----- Data for processing
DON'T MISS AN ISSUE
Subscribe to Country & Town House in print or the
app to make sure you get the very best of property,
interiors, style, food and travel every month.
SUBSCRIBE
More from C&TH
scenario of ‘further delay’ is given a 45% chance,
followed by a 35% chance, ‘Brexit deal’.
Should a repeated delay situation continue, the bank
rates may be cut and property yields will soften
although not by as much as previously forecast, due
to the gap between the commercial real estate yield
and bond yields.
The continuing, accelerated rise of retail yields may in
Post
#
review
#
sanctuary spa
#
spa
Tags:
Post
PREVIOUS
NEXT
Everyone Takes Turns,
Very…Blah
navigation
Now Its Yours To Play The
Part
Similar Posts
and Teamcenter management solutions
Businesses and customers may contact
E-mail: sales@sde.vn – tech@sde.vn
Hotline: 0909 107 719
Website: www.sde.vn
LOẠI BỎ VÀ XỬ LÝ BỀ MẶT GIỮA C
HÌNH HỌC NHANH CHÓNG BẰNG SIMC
----------
----- Data for processing
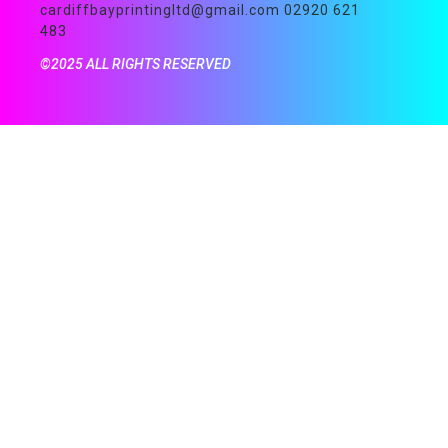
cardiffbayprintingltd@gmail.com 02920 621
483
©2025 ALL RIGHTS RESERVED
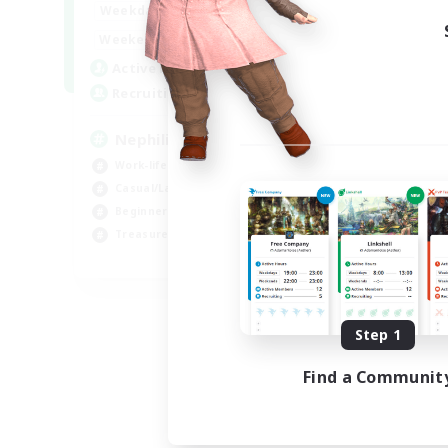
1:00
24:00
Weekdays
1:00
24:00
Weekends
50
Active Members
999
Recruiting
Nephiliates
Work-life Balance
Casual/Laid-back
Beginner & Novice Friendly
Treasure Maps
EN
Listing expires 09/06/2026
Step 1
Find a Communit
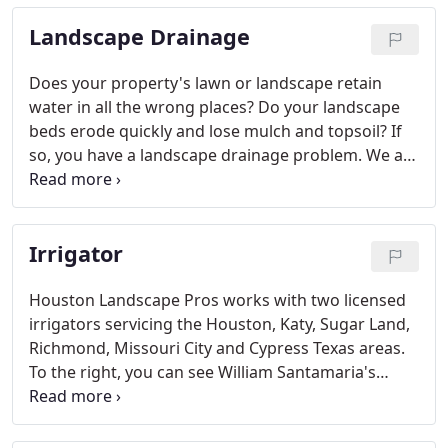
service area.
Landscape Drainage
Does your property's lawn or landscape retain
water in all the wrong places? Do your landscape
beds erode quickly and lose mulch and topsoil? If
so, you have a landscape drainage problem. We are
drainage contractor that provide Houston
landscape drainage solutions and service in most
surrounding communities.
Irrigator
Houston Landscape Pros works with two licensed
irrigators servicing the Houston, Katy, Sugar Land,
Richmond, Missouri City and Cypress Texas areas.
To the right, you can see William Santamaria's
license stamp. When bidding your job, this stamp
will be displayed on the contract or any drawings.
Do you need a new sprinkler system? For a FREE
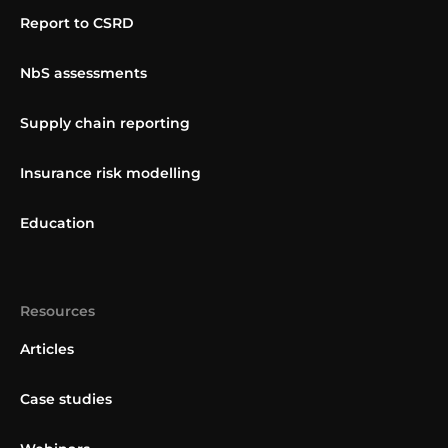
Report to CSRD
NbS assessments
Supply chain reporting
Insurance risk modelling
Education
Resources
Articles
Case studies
----------
Taking the entries above, write out exactly the lines starting with the line containing "DON'T MISS AN ISSUE" and going on through the line containing "scenario of ‘further", both included, and nothing else.

DON'T MISS AN ISSUE
Subscribe to Country & Town House in print or the
app to make sure you get the very best of property,
interiors, style, food and travel every month.
SUBSCRIBE
More from C&TH
scenario of ‘further delay’ is given a 45% chance,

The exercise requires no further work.